L’ULTIMA VOTAZIONE sulla legge Rosato scorre via tranquilla. E’ necessaria una votazione finale sul complesso della legge perché il governo ha messo la fiducia su ogni singolo articolo (tranne uno) e non su un maxi emendamento che la riassume, per evitare di dover tornare alla camera. Voto palese, per cui alla fine non manca neanche un sì nel gruppone Pd, malgrado le facce scure. Tranne i sette dissidenti (Chiti, Manconi, Micheloni, Mucchetti, Ruta, Tocci, Turano) che già mercoledì non hanno votato la fiducia. «Chi ha scritto questa legge non ha mai fatto campagna elettorale in un collegio, non ha idea di come votano i nostri elettori che peraltro sono in gran parte anziani», dice fuori dall’aula, e prima di votare sì, una senatrice democratica che dovrà provare a riconquistarsi il seggio al nord nell’uninominale. E rigira tra le mani il facsimile della scheda, dove il nome del candidato al maggioritario sparisce tra i simboli e le liste bloccate. Luigi Zanda, il capogruppo dem, tira via l’intervento finale con tale distrazione che attribuisce al renziano Roberto Giachetti la battaglia per il Porcellum (casomai il Mattarellum), racconta che il sistema tedesco è stato fatto cadere dalla bocciatura di un emendamento (casomai dalla approvazione) e poi garantisce sulla costituzionalità del Rosatellum come già garantì su quella dell’Italicum.

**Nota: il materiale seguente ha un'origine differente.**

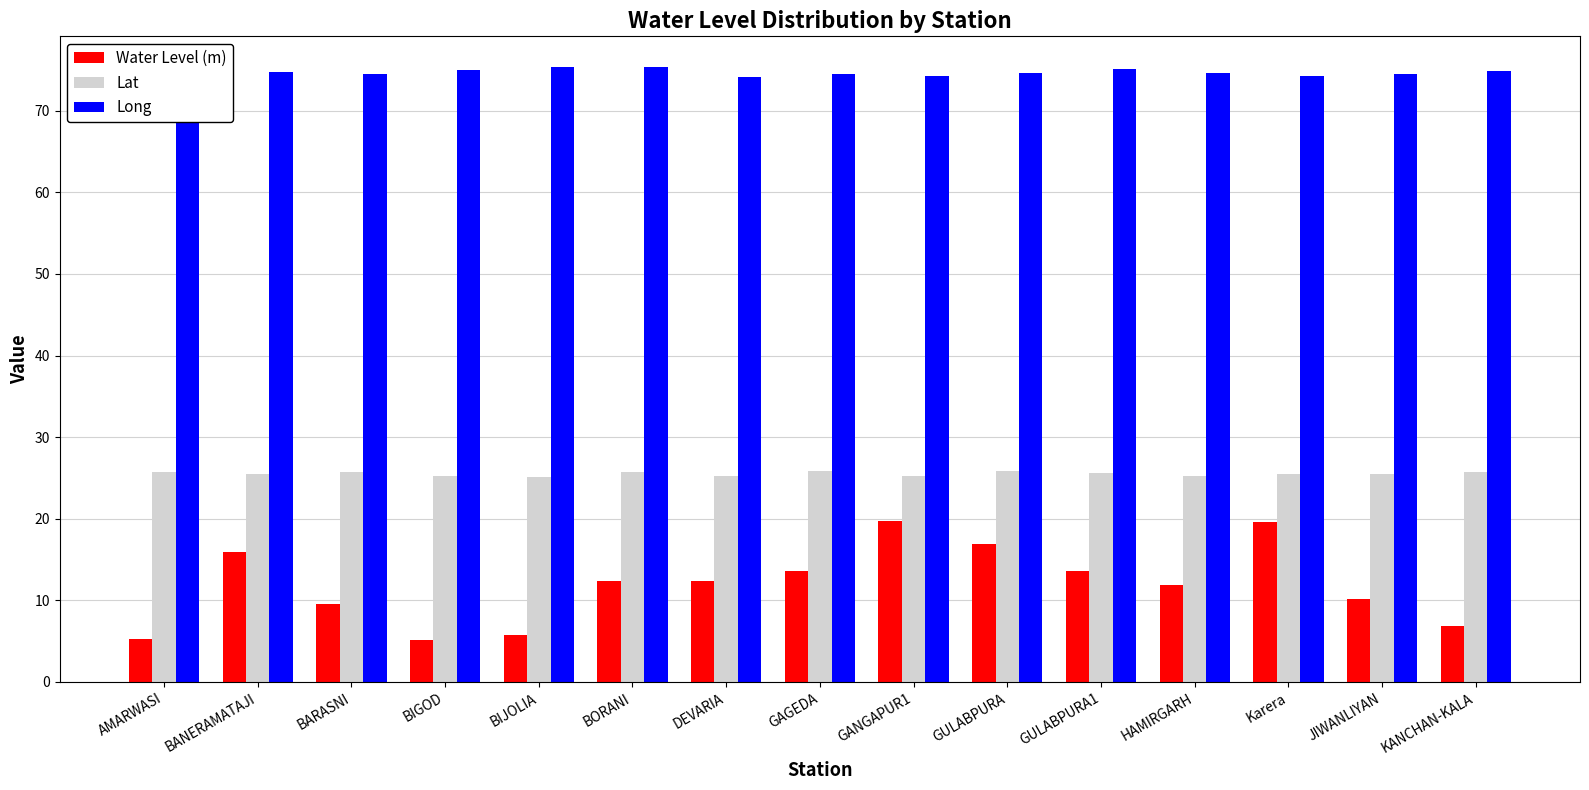

Reading left to right, extract all data points from this chart.

Water Level (m): AMARWASI=5.3	BANERAMATAJI=15.9	BARASNI=9.6	BIGOD=5.1	BIJOLIA=5.8	BORANI=12.4	DEVARIA=12.4	GAGEDA=13.6	GANGAPUR1=19.7	GULABPURA=16.9	GULABPURA1=13.5	HAMIRGARH=11.9	Karera=19.6	JIWANLIYAN=10.2	KANCHAN-KALA=6.9
Lat: AMARWASI=25.7	BANERAMATAJI=25.5	BARASNI=25.8	BIGOD=25.2	BIJOLIA=25.2	BORANI=25.7	DEVARIA=25.3	GAGEDA=25.9	GANGAPUR1=25.2	GULABPURA=25.9	GULABPURA1=25.6	HAMIRGARH=25.2	Karera=25.5	JIWANLIYAN=25.5	KANCHAN-KALA=25.8
Long: AMARWASI=75.3	BANERAMATAJI=74.7	BARASNI=74.5	BIGOD=75.0	BIJOLIA=75.3	BORANI=75.3	DEVARIA=74.2	GAGEDA=74.5	GANGAPUR1=74.3	GULABPURA=74.7	GULABPURA1=75.1	HAMIRGARH=74.6	Karera=74.3	JIWANLIYAN=74.6	KANCHAN-KALA=74.9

E COSÌ, POCO PRIMA che il tabellone fissi i numeri della seconda riforma elettorale di questa legislatura – 214 sì, 2 astenuti e 61 contrari – appaiono più veritierie le parole di un altro veterano delle aule parlamentari, intervenuto subito dopo Verdini. «Nei mille giorni di governo – dice il senatore leghista Calderoli – Renzi ha distrutto il paese e ha fatto dividere il partito. Ora fa approvare una legge elettorale che probabilmente determinerà l’estinzione del Pd, che alle prossime politiche rischia di arrivare terzo su tre».